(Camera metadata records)
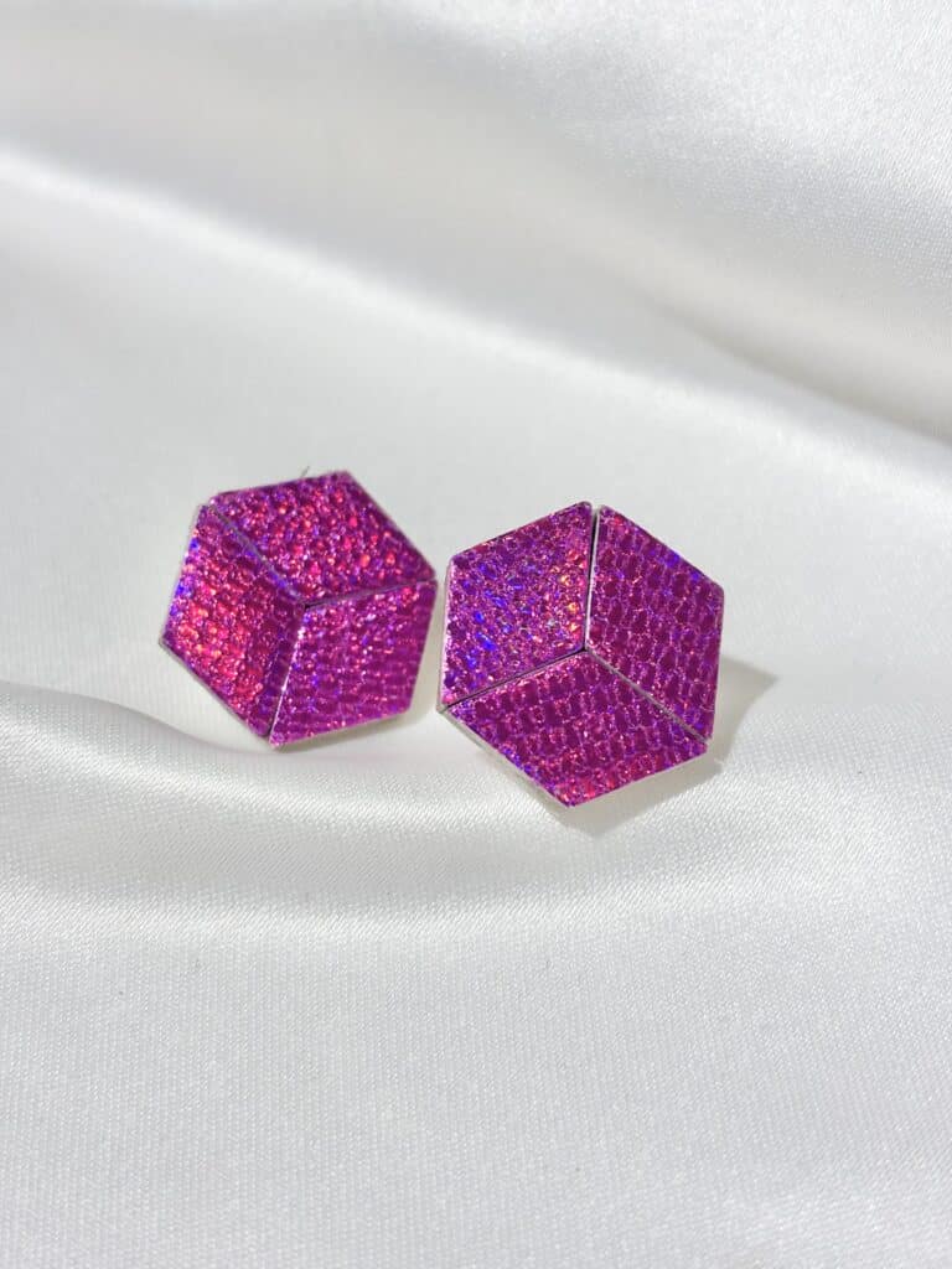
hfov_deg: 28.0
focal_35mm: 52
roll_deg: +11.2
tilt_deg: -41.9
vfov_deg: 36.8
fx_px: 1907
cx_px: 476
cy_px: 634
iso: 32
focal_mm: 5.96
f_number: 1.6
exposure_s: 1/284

**Request:**
Only these lines should appear in the reply: the one containing "vfov_deg: 36.8", the last line of the data, and all lines between them, each copied exactly.

**Task response:**
vfov_deg: 36.8
fx_px: 1907
cx_px: 476
cy_px: 634
iso: 32
focal_mm: 5.96
f_number: 1.6
exposure_s: 1/284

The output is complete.